[[ Source data open ]]

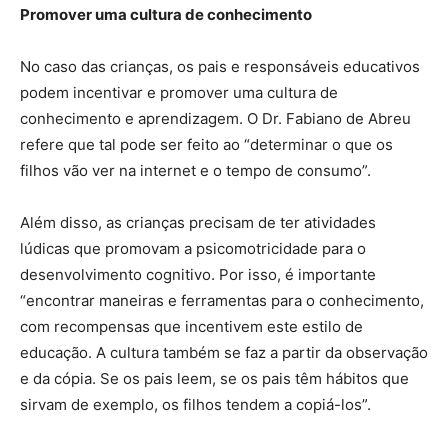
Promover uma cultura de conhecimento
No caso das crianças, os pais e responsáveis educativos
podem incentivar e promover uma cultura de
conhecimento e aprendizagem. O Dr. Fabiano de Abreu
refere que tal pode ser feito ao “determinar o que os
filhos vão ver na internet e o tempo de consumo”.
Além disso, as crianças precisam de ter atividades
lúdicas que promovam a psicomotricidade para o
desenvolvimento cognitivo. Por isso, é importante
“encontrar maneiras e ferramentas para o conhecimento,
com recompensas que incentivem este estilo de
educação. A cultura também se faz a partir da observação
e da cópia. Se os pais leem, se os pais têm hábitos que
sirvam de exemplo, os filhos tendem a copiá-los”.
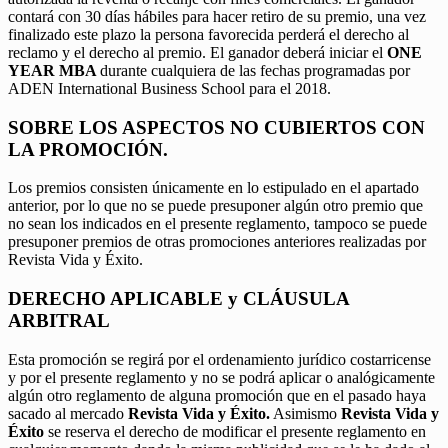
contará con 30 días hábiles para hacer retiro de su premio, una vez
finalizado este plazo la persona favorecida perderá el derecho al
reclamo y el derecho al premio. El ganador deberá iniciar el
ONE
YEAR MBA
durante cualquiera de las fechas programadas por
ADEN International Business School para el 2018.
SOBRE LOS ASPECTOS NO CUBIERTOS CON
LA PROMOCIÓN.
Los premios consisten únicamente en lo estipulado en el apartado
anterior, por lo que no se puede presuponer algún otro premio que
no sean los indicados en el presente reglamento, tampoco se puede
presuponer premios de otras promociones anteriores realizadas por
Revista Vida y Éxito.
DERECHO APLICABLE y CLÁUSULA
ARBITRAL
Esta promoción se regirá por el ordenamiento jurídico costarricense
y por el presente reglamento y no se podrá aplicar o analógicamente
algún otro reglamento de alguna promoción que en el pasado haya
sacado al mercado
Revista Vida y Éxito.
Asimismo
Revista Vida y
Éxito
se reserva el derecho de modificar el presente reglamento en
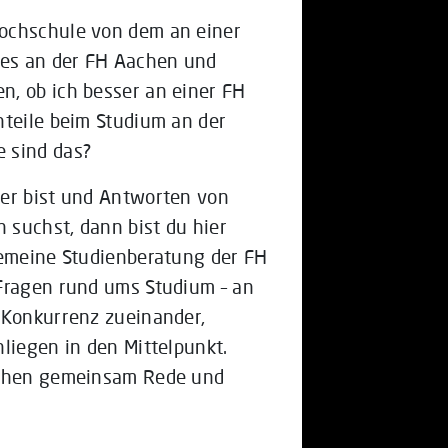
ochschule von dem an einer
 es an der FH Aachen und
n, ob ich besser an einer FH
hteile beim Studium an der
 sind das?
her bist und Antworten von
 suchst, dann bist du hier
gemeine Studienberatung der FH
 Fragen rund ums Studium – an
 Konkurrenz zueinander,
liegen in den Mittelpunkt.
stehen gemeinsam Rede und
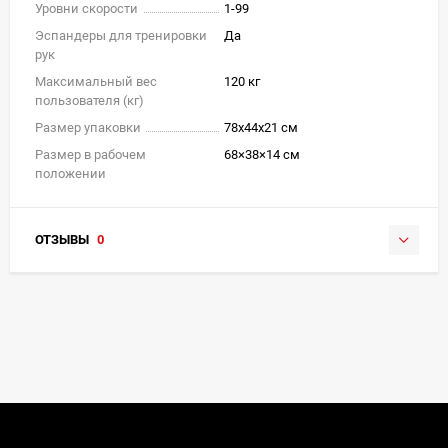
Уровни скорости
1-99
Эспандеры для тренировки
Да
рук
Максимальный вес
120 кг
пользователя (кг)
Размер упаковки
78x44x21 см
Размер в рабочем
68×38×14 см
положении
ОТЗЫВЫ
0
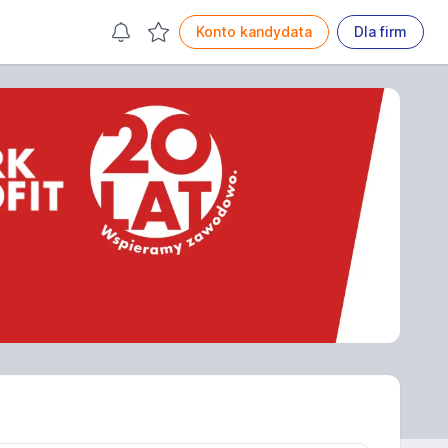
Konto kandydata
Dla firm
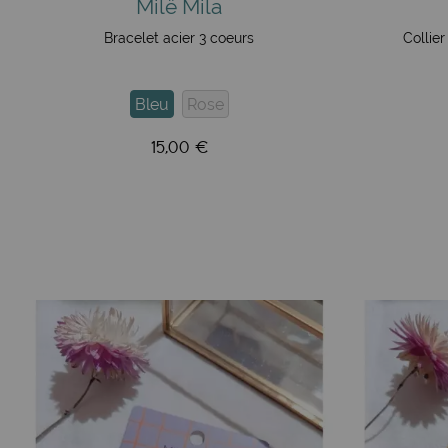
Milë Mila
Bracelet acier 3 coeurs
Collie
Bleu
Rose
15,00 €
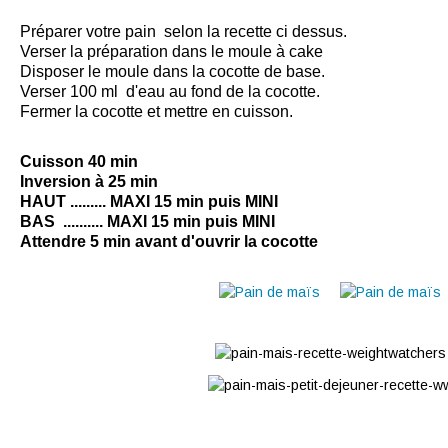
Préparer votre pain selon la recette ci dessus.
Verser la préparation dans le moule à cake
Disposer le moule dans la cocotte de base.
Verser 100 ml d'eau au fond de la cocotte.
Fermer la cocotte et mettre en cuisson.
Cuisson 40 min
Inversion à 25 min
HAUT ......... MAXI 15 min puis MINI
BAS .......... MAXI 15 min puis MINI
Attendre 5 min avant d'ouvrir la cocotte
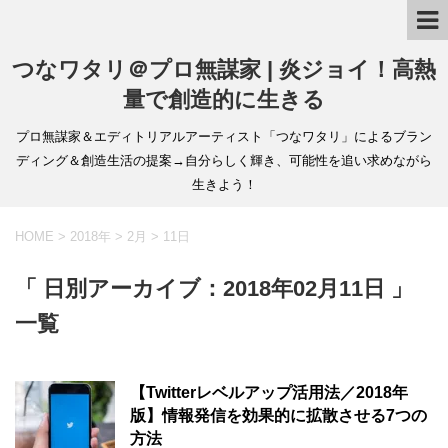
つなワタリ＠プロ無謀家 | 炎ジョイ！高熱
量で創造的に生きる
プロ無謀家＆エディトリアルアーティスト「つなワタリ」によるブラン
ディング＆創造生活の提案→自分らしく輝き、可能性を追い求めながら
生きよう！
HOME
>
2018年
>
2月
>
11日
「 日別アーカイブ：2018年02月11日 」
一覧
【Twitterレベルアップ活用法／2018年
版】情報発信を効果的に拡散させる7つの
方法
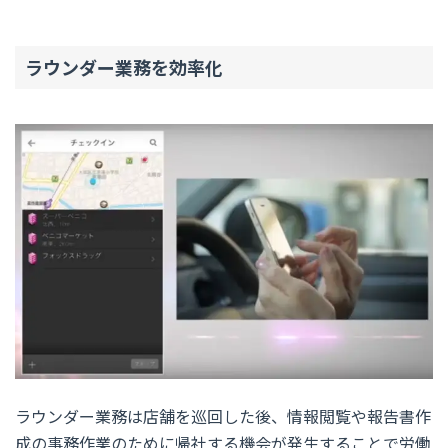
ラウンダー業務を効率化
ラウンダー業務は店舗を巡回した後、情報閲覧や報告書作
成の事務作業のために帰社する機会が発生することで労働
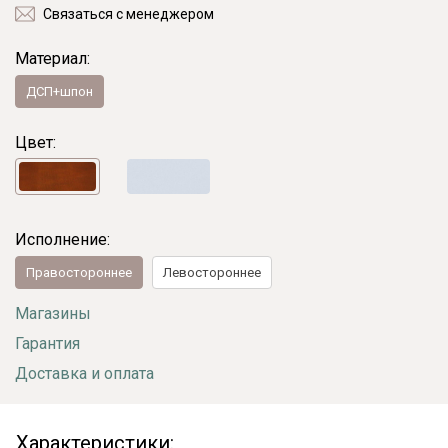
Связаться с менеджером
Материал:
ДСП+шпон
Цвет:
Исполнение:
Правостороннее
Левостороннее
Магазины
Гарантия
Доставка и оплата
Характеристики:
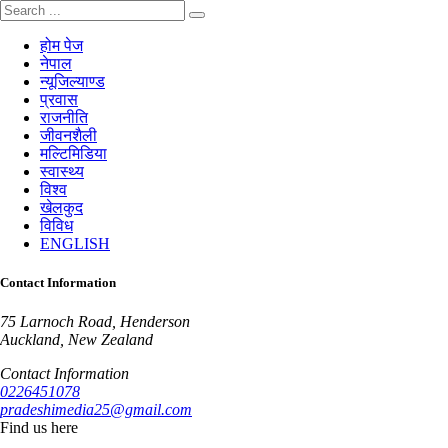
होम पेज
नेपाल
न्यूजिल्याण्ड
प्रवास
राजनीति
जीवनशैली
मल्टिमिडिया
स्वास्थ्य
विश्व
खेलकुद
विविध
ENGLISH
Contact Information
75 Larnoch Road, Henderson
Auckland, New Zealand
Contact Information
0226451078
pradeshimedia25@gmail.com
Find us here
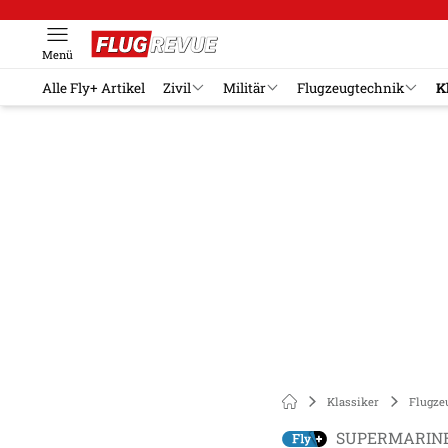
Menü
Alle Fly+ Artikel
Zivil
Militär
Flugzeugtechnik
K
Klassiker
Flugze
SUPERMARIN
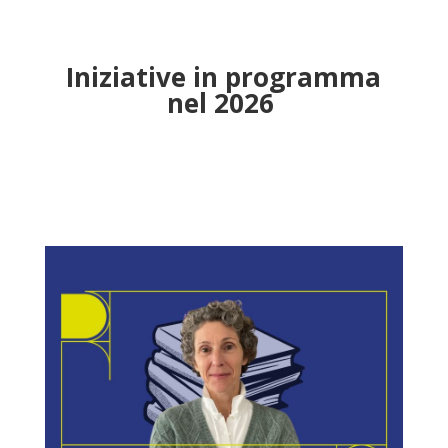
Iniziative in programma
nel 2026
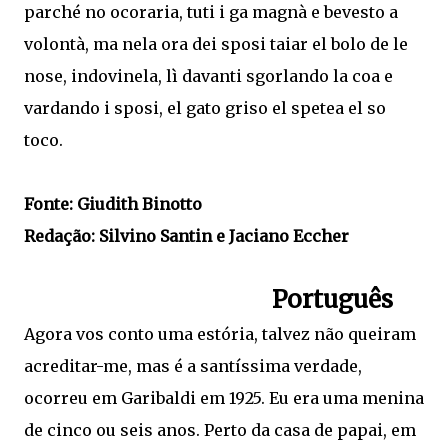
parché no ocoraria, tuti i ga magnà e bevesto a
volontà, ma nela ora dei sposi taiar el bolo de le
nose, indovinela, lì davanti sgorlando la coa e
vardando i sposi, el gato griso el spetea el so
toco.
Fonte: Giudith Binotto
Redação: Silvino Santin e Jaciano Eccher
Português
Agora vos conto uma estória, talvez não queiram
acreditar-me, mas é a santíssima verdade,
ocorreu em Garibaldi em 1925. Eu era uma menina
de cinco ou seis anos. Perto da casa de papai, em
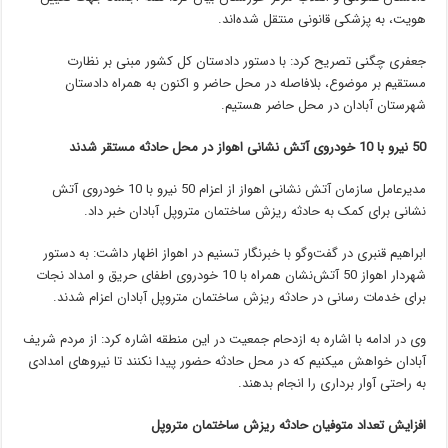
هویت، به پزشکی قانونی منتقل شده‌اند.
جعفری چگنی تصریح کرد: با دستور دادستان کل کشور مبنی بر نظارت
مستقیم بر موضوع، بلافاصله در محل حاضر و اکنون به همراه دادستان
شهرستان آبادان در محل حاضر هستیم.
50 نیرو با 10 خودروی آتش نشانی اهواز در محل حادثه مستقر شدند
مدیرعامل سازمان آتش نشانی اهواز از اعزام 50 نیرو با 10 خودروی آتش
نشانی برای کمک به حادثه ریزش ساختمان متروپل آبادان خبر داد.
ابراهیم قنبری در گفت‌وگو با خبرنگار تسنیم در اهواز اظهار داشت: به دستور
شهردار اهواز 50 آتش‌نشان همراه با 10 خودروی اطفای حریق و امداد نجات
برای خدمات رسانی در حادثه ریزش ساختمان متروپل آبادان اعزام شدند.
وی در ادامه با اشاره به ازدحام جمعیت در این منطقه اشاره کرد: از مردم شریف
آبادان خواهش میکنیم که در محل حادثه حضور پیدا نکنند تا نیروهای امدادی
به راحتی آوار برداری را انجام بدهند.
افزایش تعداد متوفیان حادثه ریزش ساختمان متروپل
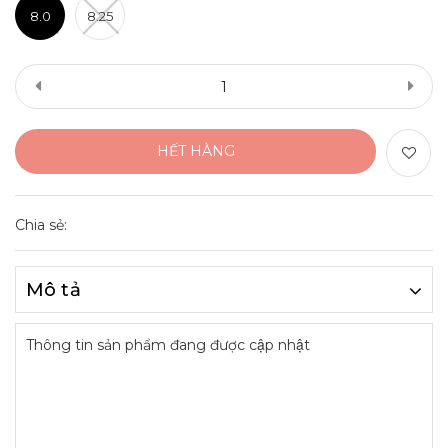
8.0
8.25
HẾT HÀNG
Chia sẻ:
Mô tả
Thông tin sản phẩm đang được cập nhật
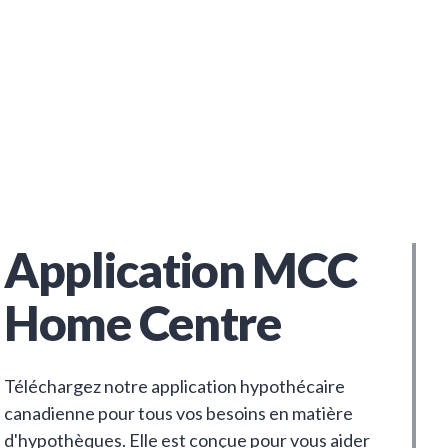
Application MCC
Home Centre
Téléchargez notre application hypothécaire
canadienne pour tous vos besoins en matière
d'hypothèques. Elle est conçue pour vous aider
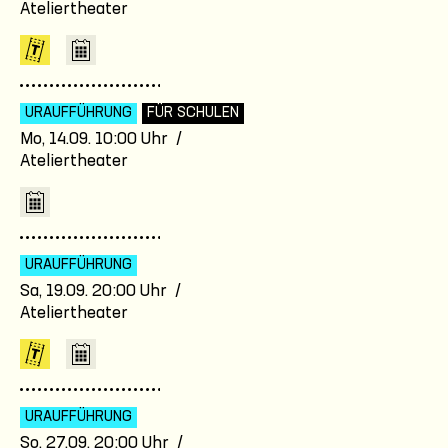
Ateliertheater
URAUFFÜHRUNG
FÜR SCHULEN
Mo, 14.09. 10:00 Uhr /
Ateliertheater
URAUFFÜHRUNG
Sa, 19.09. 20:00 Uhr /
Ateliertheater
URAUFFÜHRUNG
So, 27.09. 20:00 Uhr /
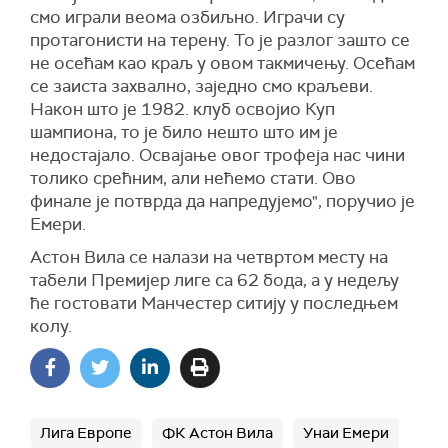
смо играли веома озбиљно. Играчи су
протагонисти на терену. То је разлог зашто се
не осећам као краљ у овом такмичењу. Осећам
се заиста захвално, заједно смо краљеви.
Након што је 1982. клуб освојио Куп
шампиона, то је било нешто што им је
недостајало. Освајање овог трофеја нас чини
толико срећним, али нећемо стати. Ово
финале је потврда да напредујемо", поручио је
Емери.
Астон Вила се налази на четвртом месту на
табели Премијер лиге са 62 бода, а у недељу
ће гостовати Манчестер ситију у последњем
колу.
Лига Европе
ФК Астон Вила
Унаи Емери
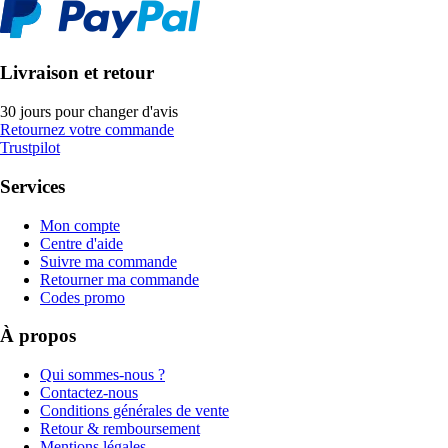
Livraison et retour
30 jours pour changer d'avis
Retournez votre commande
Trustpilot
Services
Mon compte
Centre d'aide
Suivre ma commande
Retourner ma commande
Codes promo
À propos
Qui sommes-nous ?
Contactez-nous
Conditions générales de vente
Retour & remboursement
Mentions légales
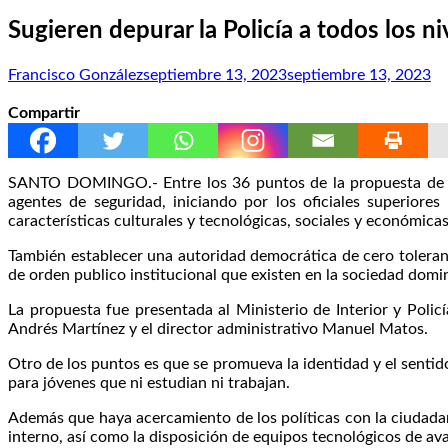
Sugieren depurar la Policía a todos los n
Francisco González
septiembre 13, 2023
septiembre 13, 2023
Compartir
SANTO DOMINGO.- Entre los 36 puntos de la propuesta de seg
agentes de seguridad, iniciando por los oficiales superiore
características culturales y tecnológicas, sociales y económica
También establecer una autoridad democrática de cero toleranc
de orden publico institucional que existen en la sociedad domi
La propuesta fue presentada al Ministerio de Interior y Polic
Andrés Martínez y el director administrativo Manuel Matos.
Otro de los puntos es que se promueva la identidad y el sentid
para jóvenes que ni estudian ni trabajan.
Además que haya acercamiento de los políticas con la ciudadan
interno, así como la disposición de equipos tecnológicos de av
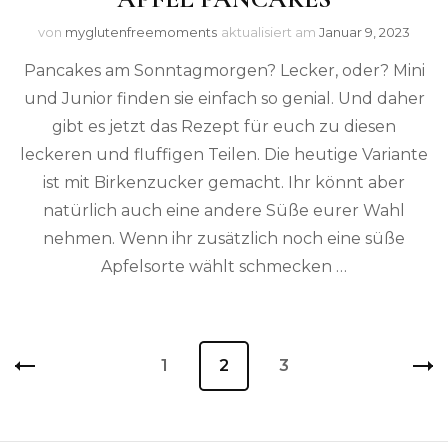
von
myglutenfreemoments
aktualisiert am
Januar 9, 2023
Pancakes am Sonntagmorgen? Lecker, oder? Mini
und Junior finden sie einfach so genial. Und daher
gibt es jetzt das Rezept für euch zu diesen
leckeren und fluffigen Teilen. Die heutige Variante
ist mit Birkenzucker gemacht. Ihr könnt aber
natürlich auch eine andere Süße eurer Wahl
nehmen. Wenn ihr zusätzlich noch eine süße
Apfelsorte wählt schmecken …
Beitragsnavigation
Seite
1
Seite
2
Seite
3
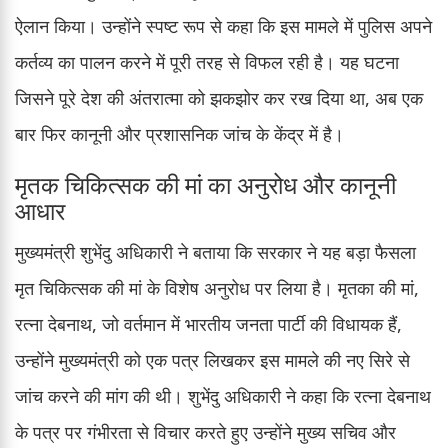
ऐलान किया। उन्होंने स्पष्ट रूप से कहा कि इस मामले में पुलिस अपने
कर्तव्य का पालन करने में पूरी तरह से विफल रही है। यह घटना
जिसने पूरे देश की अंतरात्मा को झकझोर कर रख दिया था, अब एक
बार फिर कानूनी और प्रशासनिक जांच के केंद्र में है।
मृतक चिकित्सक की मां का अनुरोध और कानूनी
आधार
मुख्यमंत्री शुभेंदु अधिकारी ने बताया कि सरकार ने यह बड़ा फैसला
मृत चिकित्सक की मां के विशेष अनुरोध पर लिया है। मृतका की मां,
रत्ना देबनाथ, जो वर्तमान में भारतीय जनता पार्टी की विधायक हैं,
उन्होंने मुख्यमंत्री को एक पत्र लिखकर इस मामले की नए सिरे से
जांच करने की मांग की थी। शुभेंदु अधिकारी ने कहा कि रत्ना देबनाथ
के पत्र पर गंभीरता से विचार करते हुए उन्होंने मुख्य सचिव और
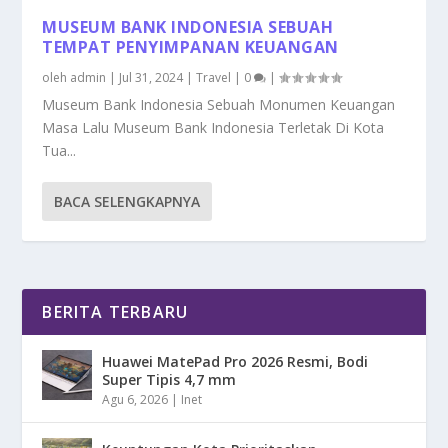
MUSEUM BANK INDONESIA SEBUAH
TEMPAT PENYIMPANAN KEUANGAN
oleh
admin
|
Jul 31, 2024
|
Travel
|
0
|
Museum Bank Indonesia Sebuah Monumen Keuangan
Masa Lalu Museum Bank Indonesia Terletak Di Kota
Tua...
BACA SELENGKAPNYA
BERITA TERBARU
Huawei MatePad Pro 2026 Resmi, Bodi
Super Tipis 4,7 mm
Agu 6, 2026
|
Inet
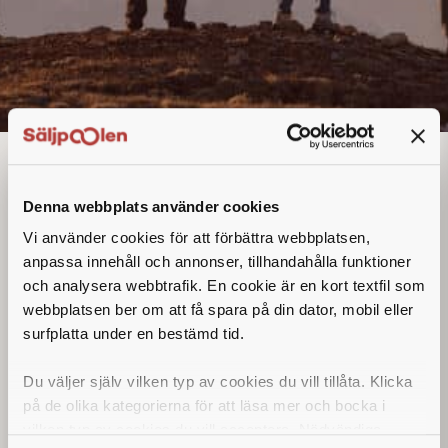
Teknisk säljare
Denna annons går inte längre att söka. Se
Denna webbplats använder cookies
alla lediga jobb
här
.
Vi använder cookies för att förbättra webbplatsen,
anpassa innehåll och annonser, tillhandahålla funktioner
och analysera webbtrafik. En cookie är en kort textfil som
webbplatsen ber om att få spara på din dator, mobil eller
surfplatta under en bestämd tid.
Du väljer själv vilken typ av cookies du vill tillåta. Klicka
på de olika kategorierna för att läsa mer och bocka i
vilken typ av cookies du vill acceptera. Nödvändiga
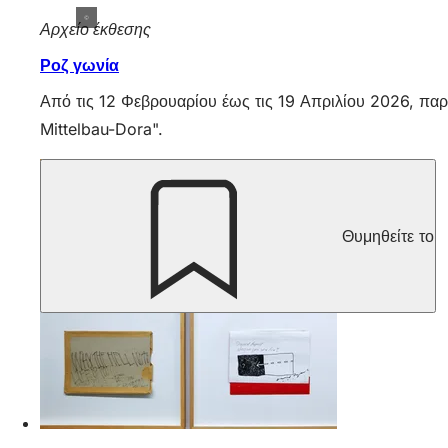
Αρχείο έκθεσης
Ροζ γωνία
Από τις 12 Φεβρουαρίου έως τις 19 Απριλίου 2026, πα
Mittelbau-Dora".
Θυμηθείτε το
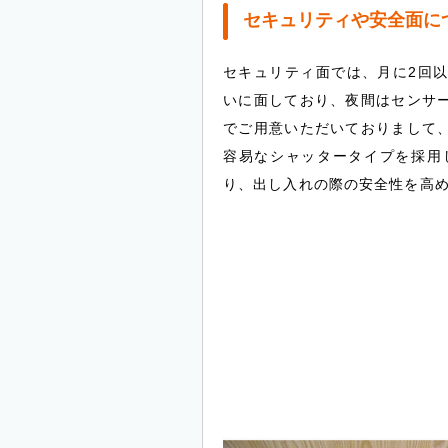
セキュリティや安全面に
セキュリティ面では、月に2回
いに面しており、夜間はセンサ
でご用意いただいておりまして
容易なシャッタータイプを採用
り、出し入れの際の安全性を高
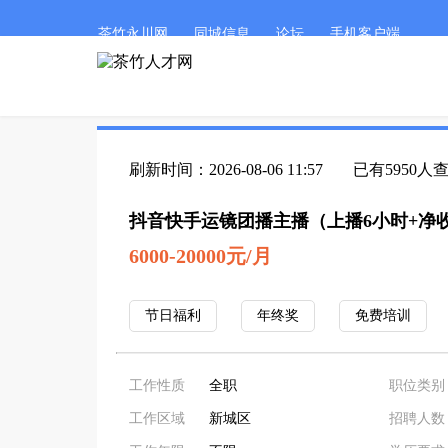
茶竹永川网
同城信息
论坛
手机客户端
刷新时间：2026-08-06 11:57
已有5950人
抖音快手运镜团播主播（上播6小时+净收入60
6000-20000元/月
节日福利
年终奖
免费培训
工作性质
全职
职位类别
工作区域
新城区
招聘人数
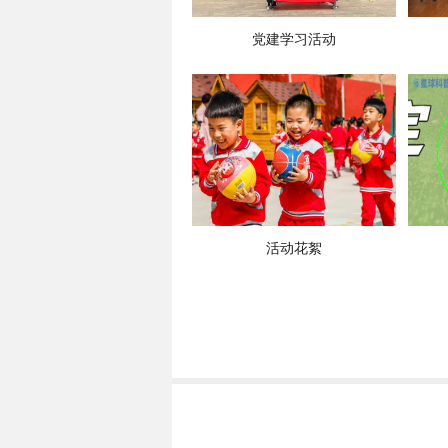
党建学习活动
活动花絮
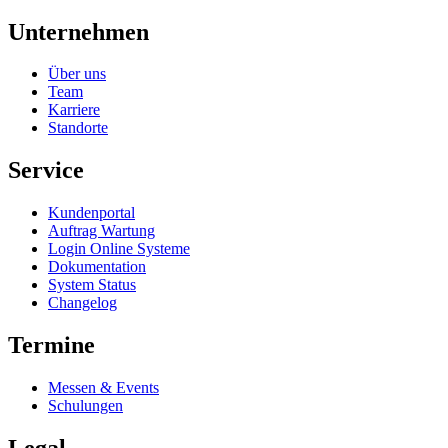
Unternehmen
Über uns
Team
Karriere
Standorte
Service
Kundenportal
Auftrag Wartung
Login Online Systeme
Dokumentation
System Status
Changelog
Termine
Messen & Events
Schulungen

[[ Source data closed ]]

### What is required
The required answer is the number of lines in the listing above that contain the word "commande", with nothing added.

### Response box
3